8. X-ray examination of the upper digestive tract barium meal examination for the diagnosis of recurrent ulcers is not as reliable as the diagnosis of gastric or duodenal ulcers, generally considered to be only about 50% accuracy, so barium meal imaging is negative, can not be ruled out Recurrent ulcers, anastomotic ulcers do not necessarily appear in the barium meal examination, sometimes can be diagnosed according to the tenderness and irritation of the anastomosis.

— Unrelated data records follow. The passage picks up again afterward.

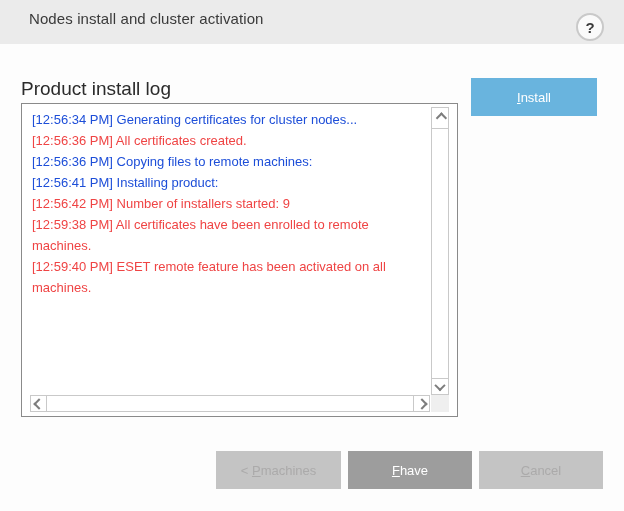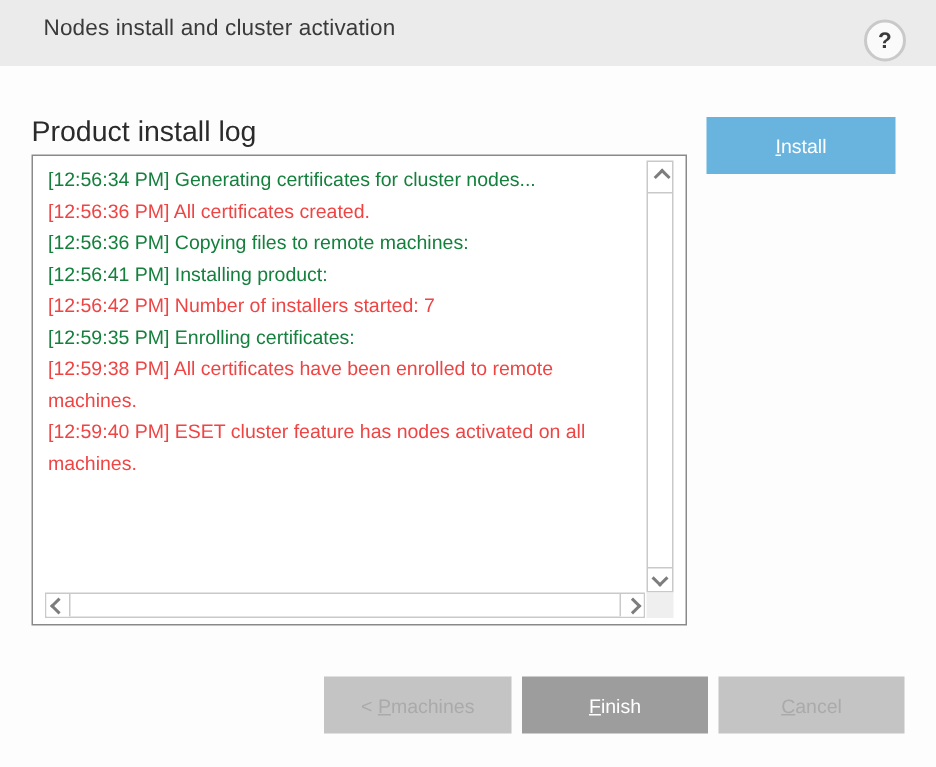--- a/index.html
+++ b/index.html
@@ -25,21 +25,21 @@
   .log-label{position:absolute;left:21px;top:78px;font-size:19px;color:#2b2b2b;}
   
   .log-box{
     position:absolute;left:21px;top:103px;width:437px;height:314px;box-sizing:border-box;
     border:1px solid #8a8a8a;background:#ffffff;
   }
   .log-content{
     position:absolute;left:10px;top:5px;width:392px;
     font-size:13px;line-height:21px;color:#1f1f1f;
   }
-  .log-entry.info{color:#15803d;}
+  .log-entry.info{color:#1d4ed8;}
   .log-entry.success{color:#ef4444;}
   
   .vscroll{
     position:absolute;right:8px;top:3px;bottom:21px;width:18px;box-sizing:border-box;
     border:1px solid #c9c9c9;background:#fff;
   }
   .sb-btn{
     position:absolute;left:0;width:100%;box-sizing:border-box;background:#fff;
     display:flex;align-items:center;justify-content:center;padding:0;border:none;cursor:pointer;
   }
@@ -81,24 +81,23 @@
 </div>
 
 <div class="log-label">Product install log</div>
 
 <div class="log-box">
   <div class="log-content">
       <div class="log-entry info">[12:56:34 PM] Generating certificates for cluster nodes...</div>
       <div class="log-entry success">[12:56:36 PM] All certificates created.</div>
       <div class="log-entry info">[12:56:36 PM] Copying files to remote machines:</div>
       <div class="log-entry info">[12:56:41 PM] Installing product:</div>
-      <div class="log-entry success">[12:56:42 PM] Number of installers started: 7</div>
-      <div class="log-entry info">[12:59:35 PM] Enrolling certificates:</div>
+      <div class="log-entry success">[12:56:42 PM] Number of installers started: 9</div>
       <div class="log-entry success">[12:59:38 PM] All certificates have been enrolled to remote machines.</div>
-      <div class="log-entry success">[12:59:40 PM] ESET cluster feature has nodes activated on all machines.</div>
+      <div class="log-entry success">[12:59:40 PM] ESET remote feature has been activated on all machines.</div>
     </div>
 
   <div class="vscroll">
     <button class="sb-btn sb-up">
       <span class="chev up"></span>
     </button>
     <button class="sb-btn sb-down">
       <span class="chev down"></span>
     </button>
   </div>
@@ -112,15 +111,15 @@
     </button>
   </div>
 
   <div class="sb-corner"></div>
 </div>
 
 <button class="btn install-btn"><span class="accel">I</span><span>nstall</span></button>
 
 <button class="btn prev-btn"><span>&lt; </span><span class="accel">P</span><span>machines</span></button>
 
-<button class="btn finish-btn"><span class="accel">F</span><span>inish</span></button>
+<button class="btn finish-btn"><span class="accel">F</span><span>have</span></button>
 
 <button class="btn cancel-btn"><span class="accel">C</span><span>ancel</span></button>
 
 </body></html>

In the recent postoperative barium meal examination, the protrusion or defect of the normal anastomosis is often misdiagnosed as anastomotic ulcer, which is caused by the illusion of anastomotic edema or anastomotic suture. Therefore, postoperative It is advisable to check the barium meal for 6-8 weeks.
Diagnosis
Diagnosis and diagnosis of recurrent ulcer
diagnosis
Irregular abdominal pain after peptic ulcer, accompanied by nausea, vomiting, or abdominal pain, diarrhea, indigestion, hernia or bleeding, should consider the possibility of recurrent ulcers.
Differential diagnosis
Before diagnosing recurrent ulcers, you should first understand whether there is any operation or selection error in the first operation, or whether the patient has taken ulcerative drugs; other postoperative complications and malignant lesions are excluded.